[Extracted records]
---
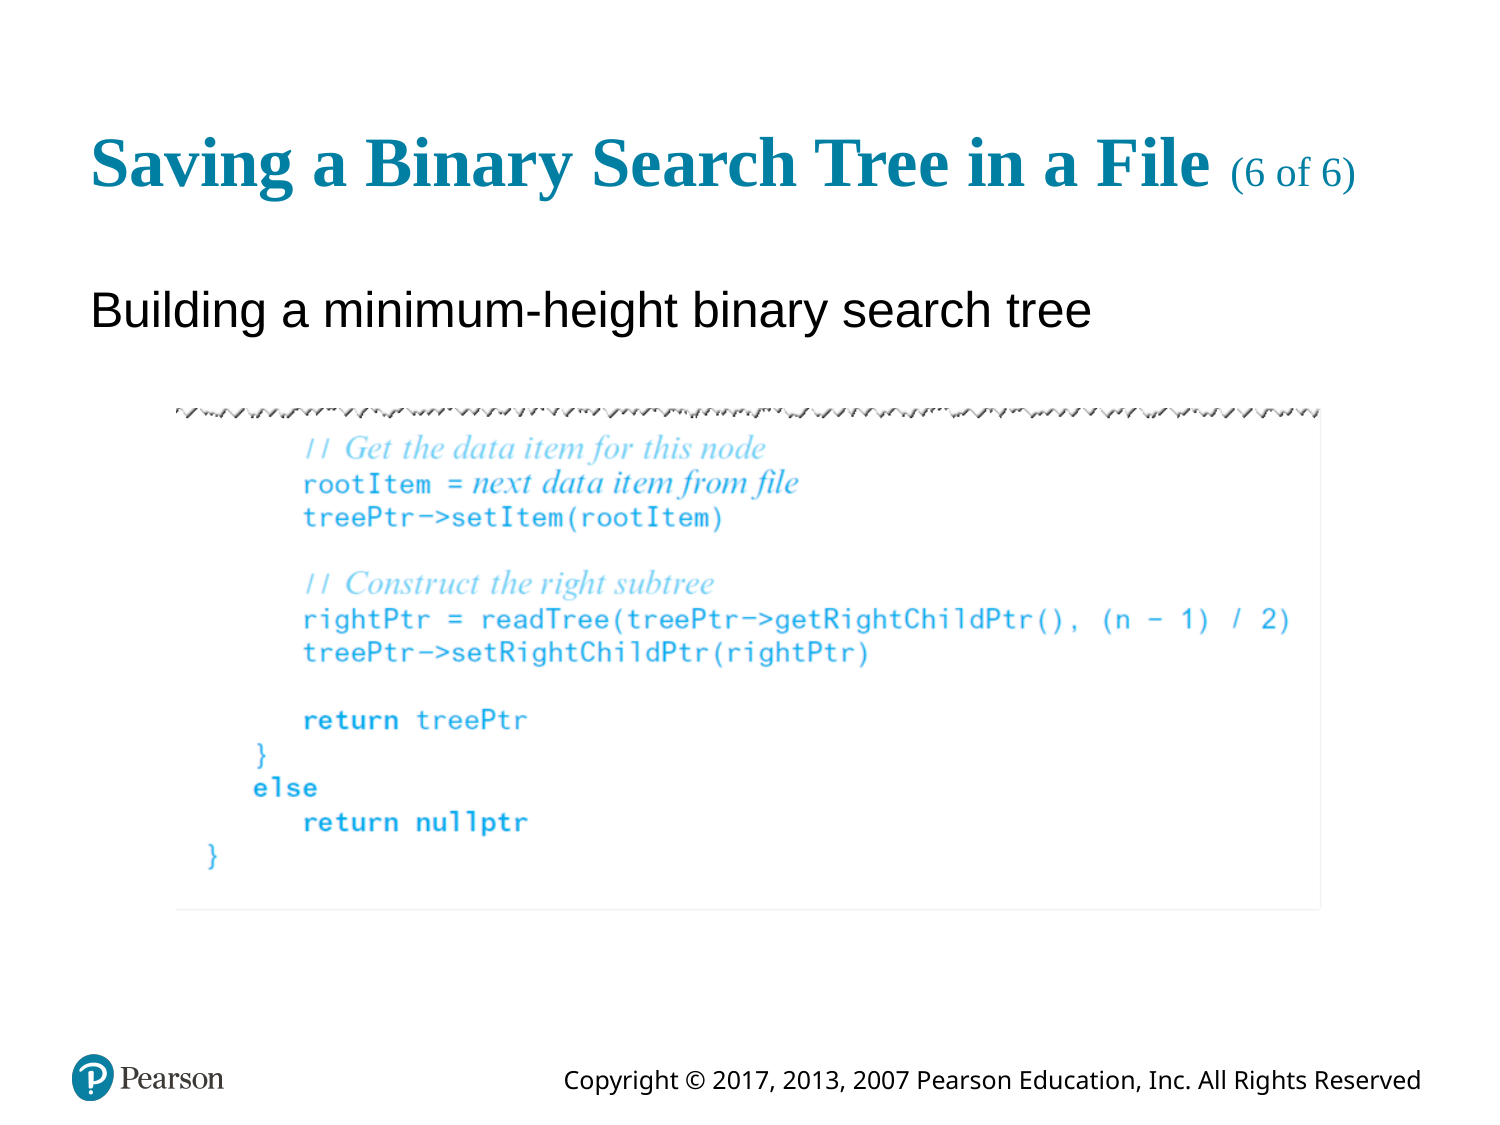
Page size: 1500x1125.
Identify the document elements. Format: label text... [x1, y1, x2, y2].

title Saving a Binary Search Tree in a File (6 of 6) [75, 35, 1425, 216]
list Building a minimum-height binary search tree [75, 262, 1425, 345]
picture [98, 1054, 224, 1101]
picture [72, 1054, 88, 1070]
picture [72, 1087, 83, 1101]
picture [176, 408, 1324, 914]
picture [80, 1063, 106, 1088]
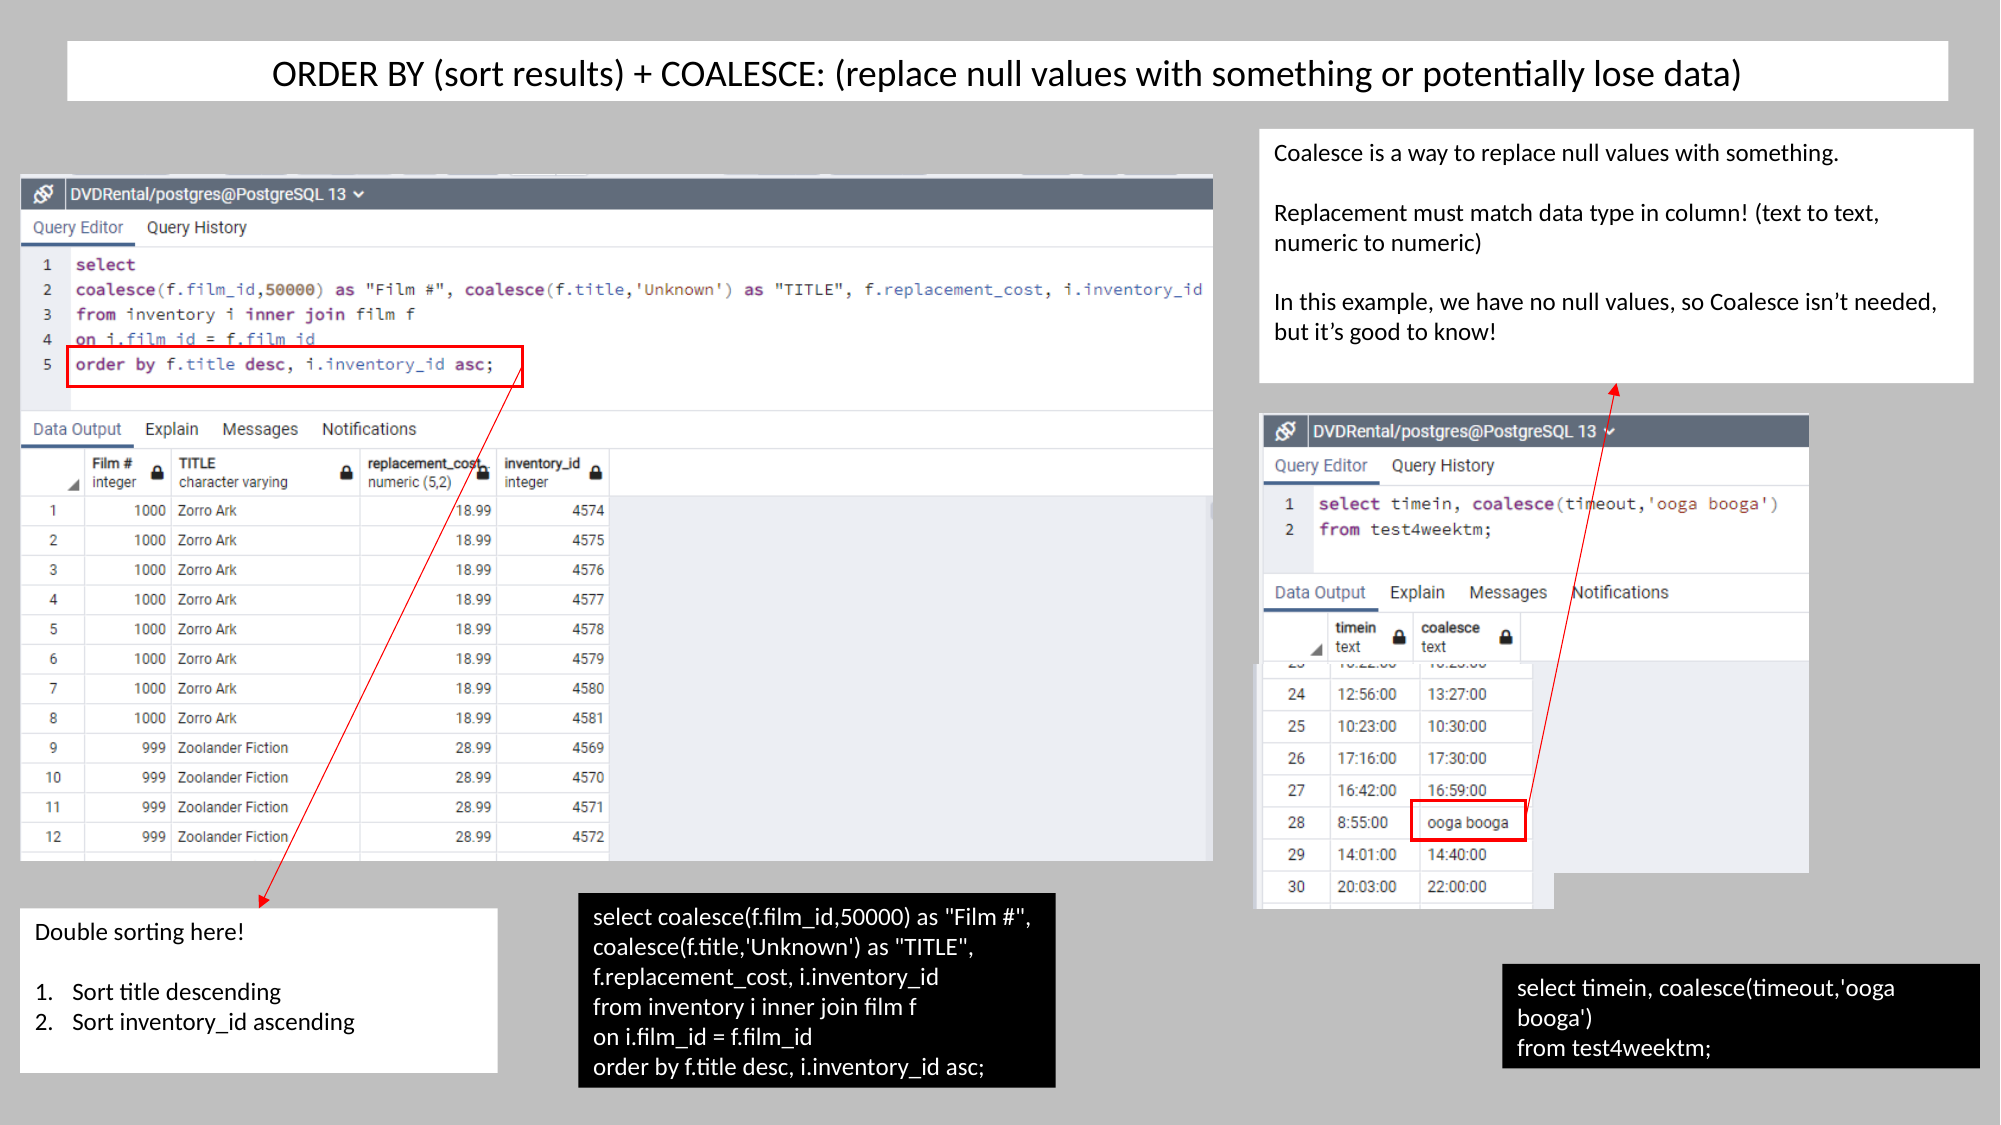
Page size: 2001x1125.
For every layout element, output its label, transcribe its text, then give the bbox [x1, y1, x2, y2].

text_box Coalesce is a way to replace null values with something. Replacement must match data type in column! (text to text, numeric to numeric) In this example, we have no null values, so Coalesce isn’t needed, but it’s good to know! [1259, 128, 1974, 384]
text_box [1525, 386, 1617, 821]
text_box Double sorting here! Sort title descending Sort inventory_id ascending [20, 908, 498, 1073]
text_box select coalesce(f.film_id,50000) as "Film #", coalesce(f.title,'Unknown') as "TITLE", f.replacement_cost, i.inventory_id from inventory i inner join film f on i.film_id = f.film_id order by f.title desc, i.inventory_id asc; [578, 893, 1056, 1088]
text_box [258, 366, 523, 909]
picture [1253, 413, 1809, 909]
text_box select timein, coalesce(timeout,'ooga booga') from test4weektm; [1502, 963, 1980, 1069]
text_box ORDER BY (sort results) + COALESCE: (replace null values with something or potentially lose data) [67, 41, 1949, 101]
picture [20, 174, 1213, 861]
---
> Task details: From the line containing "Identify the document" to the last line of the records, inclusive, output the lines exactly as written and nothing else; leave out the pictures.

> Output for this exercise:
Identify the document elements. Format: label text... [x1, y1, x2, y2].

title Saving a Binary Search Tree in a File (6 of 6) [75, 35, 1425, 216]
list Building a minimum-height binary search tree [75, 262, 1425, 345]
picture [98, 1054, 224, 1101]
picture [72, 1054, 88, 1070]
picture [72, 1087, 83, 1101]
picture [176, 408, 1324, 914]
picture [80, 1063, 106, 1088]
Page size: 2001x1125.
For every layout element, output its label, transcribe its text, then give the bbox [x1, y1, x2, y2].

text_box Coalesce is a way to replace null values with something. Replacement must match data type in column! (text to text, numeric to numeric) In this example, we have no null values, so Coalesce isn’t needed, but it’s good to know! [1259, 128, 1974, 384]
text_box [1525, 386, 1617, 821]
text_box Double sorting here! Sort title descending Sort inventory_id ascending [20, 908, 498, 1073]
text_box select coalesce(f.film_id,50000) as "Film #", coalesce(f.title,'Unknown') as "TITLE", f.replacement_cost, i.inventory_id from inventory i inner join film f on i.film_id = f.film_id order by f.title desc, i.inventory_id asc; [578, 893, 1056, 1088]
text_box [258, 366, 523, 909]
picture [1253, 413, 1809, 909]
text_box select timein, coalesce(timeout,'ooga booga') from test4weektm; [1502, 963, 1980, 1069]
text_box ORDER BY (sort results) + COALESCE: (replace null values with something or potentially lose data) [67, 41, 1949, 101]
picture [20, 174, 1213, 861]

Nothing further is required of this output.